Images with localized body landmarks —
--
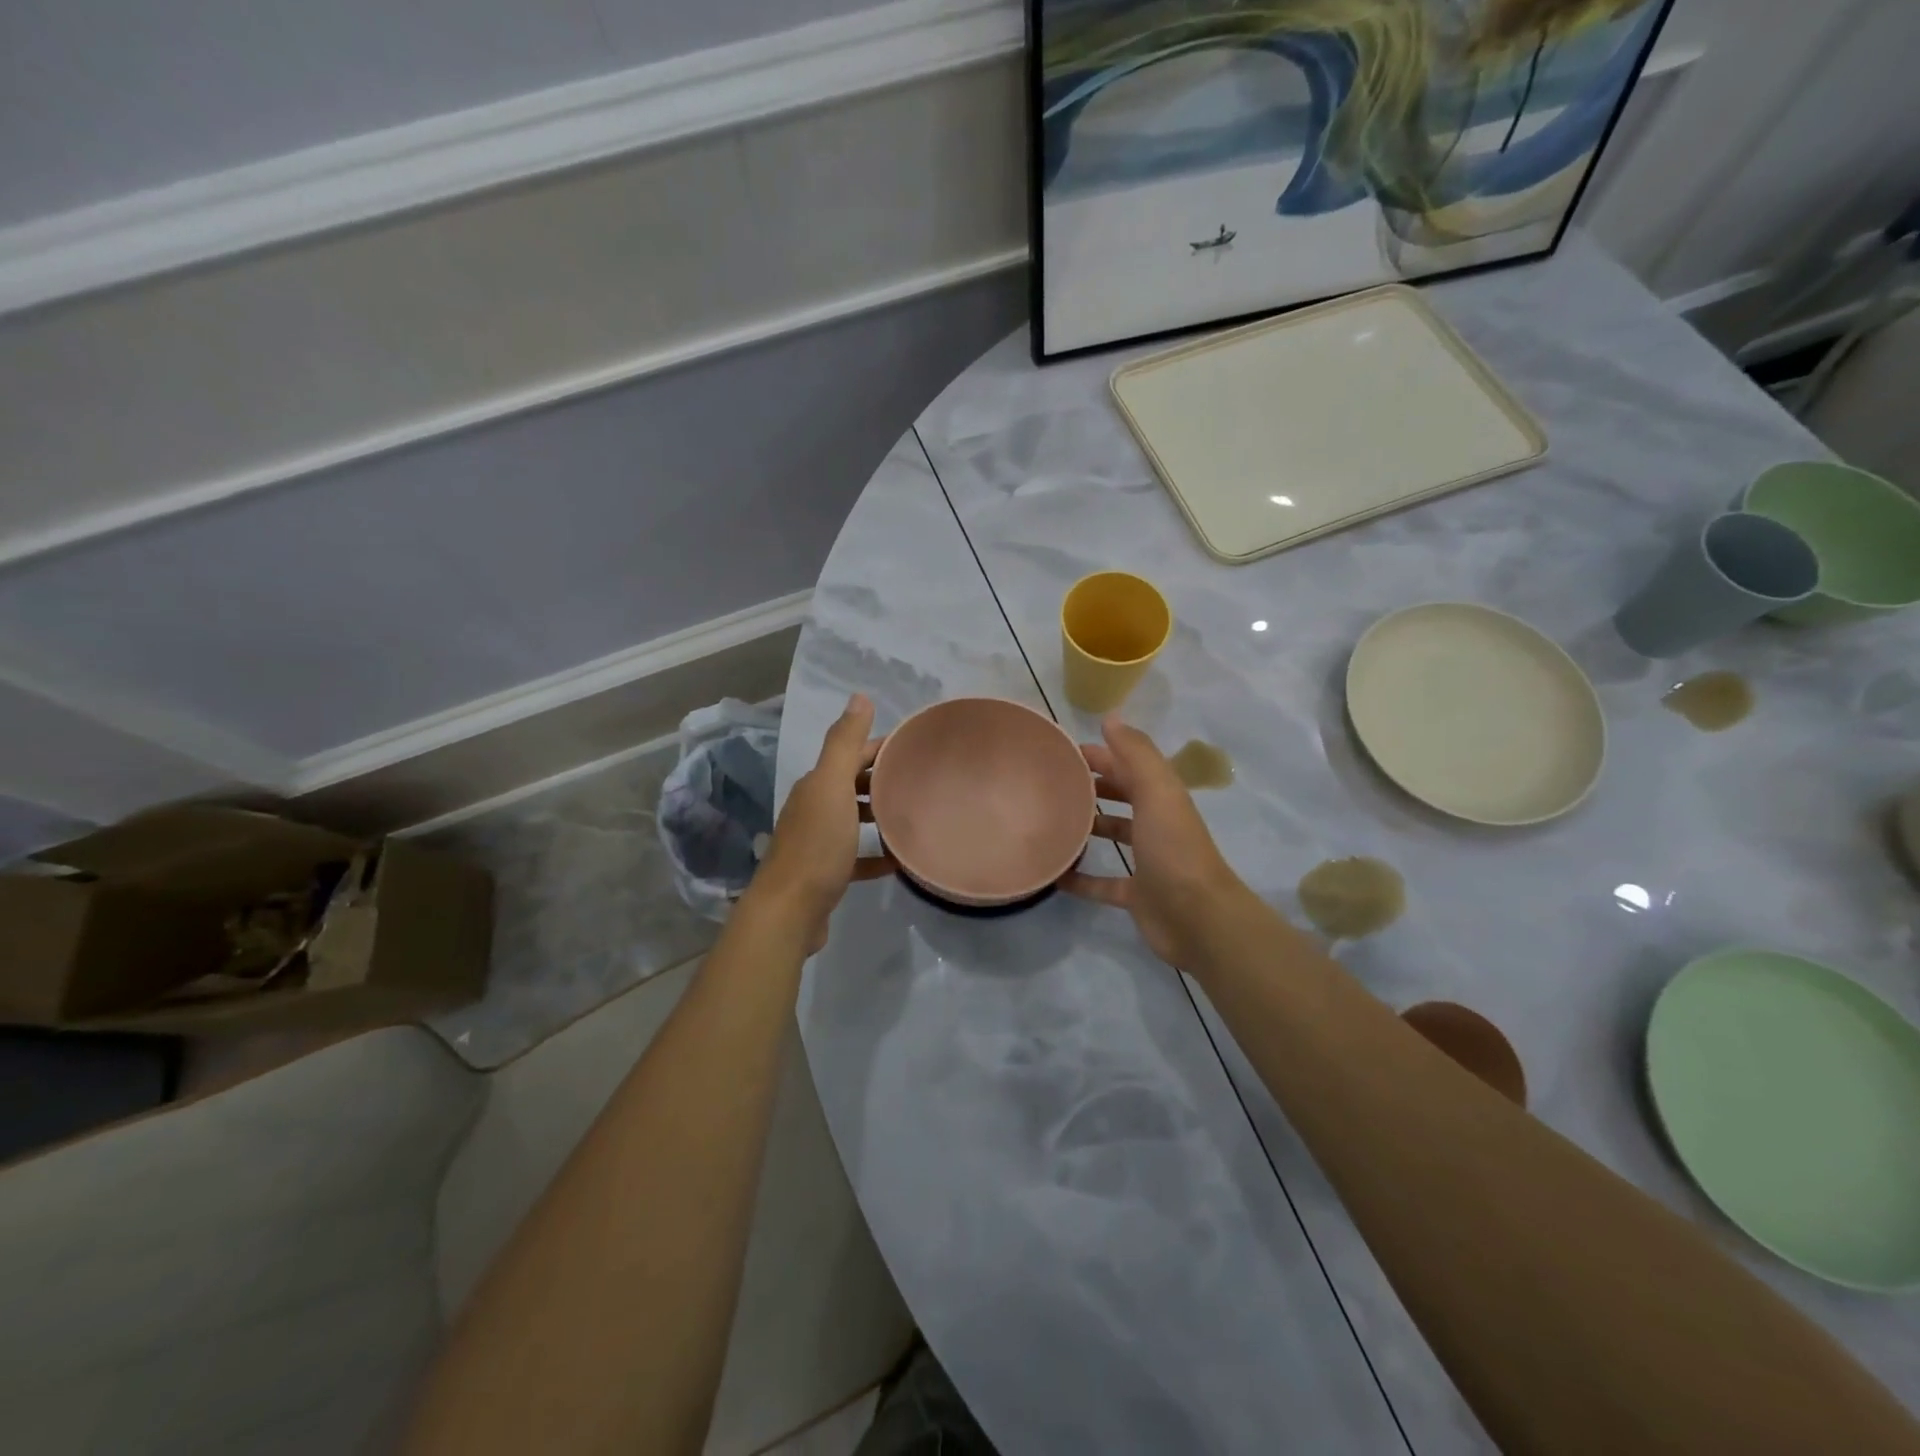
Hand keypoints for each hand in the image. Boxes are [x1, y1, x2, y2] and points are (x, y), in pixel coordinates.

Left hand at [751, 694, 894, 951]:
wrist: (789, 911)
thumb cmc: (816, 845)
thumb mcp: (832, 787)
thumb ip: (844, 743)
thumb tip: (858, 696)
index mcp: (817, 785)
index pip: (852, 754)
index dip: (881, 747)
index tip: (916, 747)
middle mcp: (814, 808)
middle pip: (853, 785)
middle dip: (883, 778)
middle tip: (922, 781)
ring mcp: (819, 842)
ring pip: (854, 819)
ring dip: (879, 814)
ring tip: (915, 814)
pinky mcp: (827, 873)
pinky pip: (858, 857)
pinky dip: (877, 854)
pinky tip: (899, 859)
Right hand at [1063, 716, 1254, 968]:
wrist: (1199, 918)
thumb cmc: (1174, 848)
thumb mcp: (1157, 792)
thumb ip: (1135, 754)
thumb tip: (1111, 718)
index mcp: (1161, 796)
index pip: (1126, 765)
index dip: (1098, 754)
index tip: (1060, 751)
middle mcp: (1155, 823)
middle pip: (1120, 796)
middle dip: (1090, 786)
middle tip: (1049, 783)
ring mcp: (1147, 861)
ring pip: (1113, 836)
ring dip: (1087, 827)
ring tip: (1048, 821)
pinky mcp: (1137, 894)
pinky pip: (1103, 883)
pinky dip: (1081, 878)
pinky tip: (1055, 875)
--
What to do — Leaving the pictures out, set down all of the data again exactly.

Solution to this exercise —
Hand keypoints for each hand in the image. Boxes are [x1, y1, x2, y2] and points are (x, y), in pixel coordinates.

Left hand at [751, 694, 894, 951]:
wrist: (789, 911)
thumb cmc: (816, 845)
thumb mcp: (832, 787)
thumb ip: (844, 743)
thumb tip: (858, 696)
index mcp: (817, 785)
index pip: (852, 754)
index dip: (881, 747)
index tip: (916, 747)
middle mcp: (814, 808)
middle pip: (853, 785)
middle dip: (883, 778)
middle tip: (922, 781)
ring mcp: (819, 842)
ring pip: (854, 819)
ring dip: (879, 814)
ring tip: (915, 814)
pinky mcp: (827, 873)
pinky pip: (858, 857)
pinky dip: (877, 854)
pinky tip: (899, 859)
Right hand at [1063, 716, 1254, 968]:
wrist: (1199, 918)
thumb cmc: (1174, 848)
thumb mcp: (1157, 792)
thumb ip: (1135, 754)
thumb tip: (1111, 718)
index mcp: (1161, 796)
index pip: (1126, 765)
index dip: (1098, 754)
index tip: (1060, 751)
middle mcp: (1155, 823)
middle pip: (1120, 796)
middle dip: (1090, 786)
middle tip: (1049, 783)
ring mcp: (1147, 861)
ring pip: (1113, 836)
ring dip: (1087, 827)
ring tip: (1048, 821)
pinky mcp: (1137, 894)
pinky pip: (1103, 883)
pinky dip: (1081, 878)
pinky tip: (1055, 875)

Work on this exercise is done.